While PEA is an extension of the GKM, we note that PEA exploits the GPIs in binary phenotypes and estimates the parameters using the damping Newton-Raphson algorithm. As most of medical studies are case-control design, PEA identifies the GPIs for the binary traits. For example, samples are collected from tumor tissue and normal tissue, along with some covariates, such as age, gender and so on. Two Newton-Raphson iterations accurately estimate the coefficients of covariates (Fig. 5). GKM estimates τ by the optimx function in R using the Nelder-Mead method, which is not suitable for PEA.

In the real data analysis, the result of PEA can support the assumption of omnigenic model. Although PEA goes beyond the scope of enrichment analysis, efficient enrichment analysis methods, such as MinePath, can essentially provide the robust and reliable pathways before conducting PEA. PEA identify not only some significant GPIs, but also the external genes for different pathways. Some significant genes are verified by multiple biological studies. For example, using the data from The Cancer Genome Atlas (TCGA), TUBB expression level influences the survival time of renal and liver cancer [37]. Kelly et al. demonstrate that the mutation of TUBB possibly cause the tumor cell growth and taxane resistance for the patients with NSCLC [38]. From the result of PEA, TUBB might be an important external gene, which associates cancers by the interactions with amount significant pathways.
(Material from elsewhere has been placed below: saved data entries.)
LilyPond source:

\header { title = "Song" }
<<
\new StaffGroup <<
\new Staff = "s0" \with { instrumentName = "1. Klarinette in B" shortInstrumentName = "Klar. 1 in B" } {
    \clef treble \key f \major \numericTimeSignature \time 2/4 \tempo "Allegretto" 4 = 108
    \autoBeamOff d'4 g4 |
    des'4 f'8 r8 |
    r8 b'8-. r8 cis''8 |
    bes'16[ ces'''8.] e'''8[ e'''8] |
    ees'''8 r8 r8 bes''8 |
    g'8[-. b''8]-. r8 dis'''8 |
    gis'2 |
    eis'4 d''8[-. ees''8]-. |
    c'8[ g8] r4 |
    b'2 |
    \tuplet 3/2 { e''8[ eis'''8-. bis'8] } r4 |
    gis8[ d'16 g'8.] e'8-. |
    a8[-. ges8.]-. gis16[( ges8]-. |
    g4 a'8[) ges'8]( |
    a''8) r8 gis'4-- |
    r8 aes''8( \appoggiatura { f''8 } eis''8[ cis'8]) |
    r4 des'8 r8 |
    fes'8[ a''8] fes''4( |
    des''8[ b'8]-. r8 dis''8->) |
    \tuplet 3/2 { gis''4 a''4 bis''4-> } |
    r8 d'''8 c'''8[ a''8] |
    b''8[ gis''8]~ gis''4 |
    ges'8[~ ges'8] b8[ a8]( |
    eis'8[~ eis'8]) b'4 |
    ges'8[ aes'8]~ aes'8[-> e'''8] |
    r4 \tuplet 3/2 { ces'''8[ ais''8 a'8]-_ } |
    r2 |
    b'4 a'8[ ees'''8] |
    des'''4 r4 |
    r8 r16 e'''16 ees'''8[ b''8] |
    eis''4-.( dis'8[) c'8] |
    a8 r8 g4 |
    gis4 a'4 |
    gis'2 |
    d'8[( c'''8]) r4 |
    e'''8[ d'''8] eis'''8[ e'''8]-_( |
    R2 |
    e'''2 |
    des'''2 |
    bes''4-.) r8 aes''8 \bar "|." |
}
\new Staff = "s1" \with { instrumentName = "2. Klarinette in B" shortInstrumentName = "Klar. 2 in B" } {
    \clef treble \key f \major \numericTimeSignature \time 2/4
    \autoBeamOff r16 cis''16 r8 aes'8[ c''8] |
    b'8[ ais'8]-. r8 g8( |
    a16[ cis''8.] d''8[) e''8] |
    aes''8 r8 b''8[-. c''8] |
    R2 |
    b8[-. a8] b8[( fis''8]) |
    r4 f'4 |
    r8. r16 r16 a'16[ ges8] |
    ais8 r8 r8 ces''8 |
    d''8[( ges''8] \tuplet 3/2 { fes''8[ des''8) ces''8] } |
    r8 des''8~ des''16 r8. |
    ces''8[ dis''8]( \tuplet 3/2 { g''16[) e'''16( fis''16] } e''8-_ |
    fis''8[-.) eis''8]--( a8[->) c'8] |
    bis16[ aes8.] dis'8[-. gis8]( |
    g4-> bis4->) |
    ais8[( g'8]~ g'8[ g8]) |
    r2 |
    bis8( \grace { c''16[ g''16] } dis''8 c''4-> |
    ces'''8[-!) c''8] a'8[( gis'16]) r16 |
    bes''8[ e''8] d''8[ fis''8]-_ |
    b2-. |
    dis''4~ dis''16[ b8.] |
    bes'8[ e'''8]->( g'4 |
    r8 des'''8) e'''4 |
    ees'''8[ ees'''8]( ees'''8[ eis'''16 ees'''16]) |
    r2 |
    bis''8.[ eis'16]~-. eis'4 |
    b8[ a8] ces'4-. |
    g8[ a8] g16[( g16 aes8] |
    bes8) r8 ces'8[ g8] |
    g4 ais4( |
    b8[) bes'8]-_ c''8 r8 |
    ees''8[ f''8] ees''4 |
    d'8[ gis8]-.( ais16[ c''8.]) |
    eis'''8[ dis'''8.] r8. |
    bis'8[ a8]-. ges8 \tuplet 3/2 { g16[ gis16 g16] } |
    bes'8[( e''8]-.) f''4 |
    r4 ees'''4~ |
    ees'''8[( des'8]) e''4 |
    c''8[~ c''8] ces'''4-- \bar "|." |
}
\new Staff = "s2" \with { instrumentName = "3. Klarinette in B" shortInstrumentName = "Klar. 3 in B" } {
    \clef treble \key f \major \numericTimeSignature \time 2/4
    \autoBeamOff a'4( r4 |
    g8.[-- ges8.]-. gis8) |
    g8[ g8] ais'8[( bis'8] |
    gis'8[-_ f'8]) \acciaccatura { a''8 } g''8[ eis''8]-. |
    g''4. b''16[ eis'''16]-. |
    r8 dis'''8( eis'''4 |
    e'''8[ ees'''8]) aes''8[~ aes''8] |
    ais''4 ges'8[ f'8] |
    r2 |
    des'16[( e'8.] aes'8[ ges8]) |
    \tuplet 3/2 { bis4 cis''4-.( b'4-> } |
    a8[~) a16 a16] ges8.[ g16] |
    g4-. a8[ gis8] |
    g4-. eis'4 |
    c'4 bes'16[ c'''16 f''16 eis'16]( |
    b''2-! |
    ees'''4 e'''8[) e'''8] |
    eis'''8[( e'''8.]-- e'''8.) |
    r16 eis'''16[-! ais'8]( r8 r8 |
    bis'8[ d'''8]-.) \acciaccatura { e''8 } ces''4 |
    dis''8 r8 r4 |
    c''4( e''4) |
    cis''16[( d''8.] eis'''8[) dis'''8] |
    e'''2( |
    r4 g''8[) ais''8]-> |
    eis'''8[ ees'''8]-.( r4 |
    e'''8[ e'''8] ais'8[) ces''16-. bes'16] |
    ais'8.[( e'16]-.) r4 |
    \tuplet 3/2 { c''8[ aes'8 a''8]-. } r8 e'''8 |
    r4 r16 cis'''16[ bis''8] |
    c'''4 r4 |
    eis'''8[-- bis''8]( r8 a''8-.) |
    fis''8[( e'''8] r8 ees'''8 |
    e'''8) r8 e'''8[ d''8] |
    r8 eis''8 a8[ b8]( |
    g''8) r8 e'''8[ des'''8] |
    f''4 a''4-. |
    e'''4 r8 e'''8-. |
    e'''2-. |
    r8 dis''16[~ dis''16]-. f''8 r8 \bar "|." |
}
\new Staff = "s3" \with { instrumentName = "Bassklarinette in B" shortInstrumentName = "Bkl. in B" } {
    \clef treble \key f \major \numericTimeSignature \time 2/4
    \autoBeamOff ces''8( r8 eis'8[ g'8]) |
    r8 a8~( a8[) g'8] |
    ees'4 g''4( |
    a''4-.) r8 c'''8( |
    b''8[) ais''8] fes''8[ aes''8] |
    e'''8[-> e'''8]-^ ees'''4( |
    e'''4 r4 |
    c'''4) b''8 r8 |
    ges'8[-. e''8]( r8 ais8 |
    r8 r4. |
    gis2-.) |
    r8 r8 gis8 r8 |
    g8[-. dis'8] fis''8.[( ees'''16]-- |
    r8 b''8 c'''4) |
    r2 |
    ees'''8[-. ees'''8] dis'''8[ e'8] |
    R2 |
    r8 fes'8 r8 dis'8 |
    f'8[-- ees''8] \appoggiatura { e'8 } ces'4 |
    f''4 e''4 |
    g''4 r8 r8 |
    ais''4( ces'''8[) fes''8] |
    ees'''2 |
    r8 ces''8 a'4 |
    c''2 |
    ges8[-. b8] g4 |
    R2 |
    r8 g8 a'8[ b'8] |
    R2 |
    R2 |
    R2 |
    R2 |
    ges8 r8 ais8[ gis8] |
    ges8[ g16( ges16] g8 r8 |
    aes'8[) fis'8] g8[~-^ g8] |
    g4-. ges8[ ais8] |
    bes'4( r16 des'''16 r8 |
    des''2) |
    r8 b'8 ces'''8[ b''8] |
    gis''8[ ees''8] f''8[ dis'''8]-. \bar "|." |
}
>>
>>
Currently, despite the newly developed computationally efficient statistical testing method, applications of PEA can still be limited by its relatively heavy computational cost of permutations. Traditional permutation tests increase the computation consumption with the shuffling times, but the permutations of PEA are faster than the standard permutation test because of no parameter re-estimation in each shuffling. PEA can still take close to 7 h with 5 CPUs to analyze a dataset of the size of the GSE68086 which we considered here (274 individuals ~ 2500 genes for one pathway). Therefore, PEA will be used to analyze other datasets that have large sizes.

Conclusions

PEA is an efficient and powerful statistical method for identifying the GPIs from RNA-seq data. It can be further extended to identify the interactions between one variable and one functional set of other omics data for binary phenotypes. Further work is needed to make its widely use in more high-dimensional genomics data analysis practice.